**TASK STATEMENT:** Please read the figure legend below and state how many days after electroporation the intracellular and extracellular RNA levels were measured.

**TEXT EXCERPT:**
Extended Data Figure 8: SEC14L2 expression masks the effects of lipophilic oxidants and anti-oxidants on H77S.3/GLuc replication.

a, b, SEC14L2 enhances transient replication of H77S.3, but not that of JFH-1 or J6/JFH1. Empty-vector- and SEC14L2-expressing Huh-7.5 cells were electroporated with the indicated viral RNAs lacking GLuc insertions. a, Intracellular and b, extracellular RNA levels were measured 6 days after electroporation. Results are plotted as fold change from empty vector control. c–f, The pro-viral effects of various lipophilic antioxidants on H77S.3/GLuc replication were suppressed in the presence of SEC14L2. c, γ-tocopherol, d, α-tocopheryl succinate, e, α-tocopheryl quinone, and f, sphingosine kinase inhibitor (SKI) were added to Huh-7.5 cells 20 h before transfection with H77S.3/GLuc. Transfections were carried out in the fresh medium lacking these compounds. 6 h after transfection, cells were again fed with each compound and the GLuc expression was measured at 72 h post-transfection. The results are presented as fold change from untreated cells. g–l, SEC14L2 expression suppressed the inhibitory effect of lipophilic oxidants and direct-acting antivirals, but not that of the HCV host factor inhibitors, on H77S.3/GLuc replication. g, Docosahexaenoic acid (oxidant); h, linoleic acid (oxidant); i, interferon-β (IFN-β); j, CSA (cyclosporine A); k, danoprevir (NS3 protease inhibitor) and l, 2′CMeA (NS5B polymerase inhibitor) were added to Huh-7.5 cells 6 h after transfection with H77S.3/GLuc (and Jc1/GLuc in the case of Danoprevir and 2′CMeA) and the secreted GLuc activity at 72 h post-transfection was measured. The results are plotted as percentage of inhibition relative to the untreated cells. All results in this figure represent mean ± s.d. of two replicate experiments.

**EXTRACTED MATERIAL:**
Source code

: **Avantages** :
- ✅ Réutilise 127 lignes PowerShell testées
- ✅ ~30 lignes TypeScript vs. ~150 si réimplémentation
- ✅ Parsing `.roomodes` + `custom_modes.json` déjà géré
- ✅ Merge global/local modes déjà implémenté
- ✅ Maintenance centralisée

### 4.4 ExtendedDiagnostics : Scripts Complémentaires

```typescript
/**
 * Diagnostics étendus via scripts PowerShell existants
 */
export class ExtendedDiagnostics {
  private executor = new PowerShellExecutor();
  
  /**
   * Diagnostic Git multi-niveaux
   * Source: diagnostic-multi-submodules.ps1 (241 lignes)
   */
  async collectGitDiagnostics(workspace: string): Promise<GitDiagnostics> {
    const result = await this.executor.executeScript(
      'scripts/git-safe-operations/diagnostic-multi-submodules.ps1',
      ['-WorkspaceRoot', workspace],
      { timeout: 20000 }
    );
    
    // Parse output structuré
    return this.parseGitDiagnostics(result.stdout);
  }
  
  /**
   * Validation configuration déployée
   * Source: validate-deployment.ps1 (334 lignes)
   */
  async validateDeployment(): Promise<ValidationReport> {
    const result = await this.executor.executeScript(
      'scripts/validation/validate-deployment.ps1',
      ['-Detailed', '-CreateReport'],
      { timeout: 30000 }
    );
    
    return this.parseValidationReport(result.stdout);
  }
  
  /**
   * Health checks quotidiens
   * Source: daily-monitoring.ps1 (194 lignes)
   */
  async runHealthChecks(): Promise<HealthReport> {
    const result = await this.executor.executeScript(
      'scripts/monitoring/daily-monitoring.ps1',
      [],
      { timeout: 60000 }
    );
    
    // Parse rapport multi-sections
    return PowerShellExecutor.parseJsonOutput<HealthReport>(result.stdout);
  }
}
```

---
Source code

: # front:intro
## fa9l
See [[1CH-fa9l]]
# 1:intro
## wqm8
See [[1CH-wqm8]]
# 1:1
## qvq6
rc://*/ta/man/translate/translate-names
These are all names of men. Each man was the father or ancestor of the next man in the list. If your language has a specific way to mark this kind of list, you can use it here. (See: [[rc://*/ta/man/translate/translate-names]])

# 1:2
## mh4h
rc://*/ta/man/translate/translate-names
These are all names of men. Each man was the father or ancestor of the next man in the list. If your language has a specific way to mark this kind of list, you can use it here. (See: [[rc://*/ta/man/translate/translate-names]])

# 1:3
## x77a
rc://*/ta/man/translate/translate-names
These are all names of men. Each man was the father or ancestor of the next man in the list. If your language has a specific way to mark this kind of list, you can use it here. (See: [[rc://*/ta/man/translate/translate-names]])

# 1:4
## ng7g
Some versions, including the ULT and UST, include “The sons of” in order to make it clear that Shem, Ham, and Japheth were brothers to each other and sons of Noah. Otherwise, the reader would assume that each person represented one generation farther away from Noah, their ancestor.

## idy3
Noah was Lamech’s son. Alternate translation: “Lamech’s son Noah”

**EXPECTED ANSWER:** 6 days after electroporation.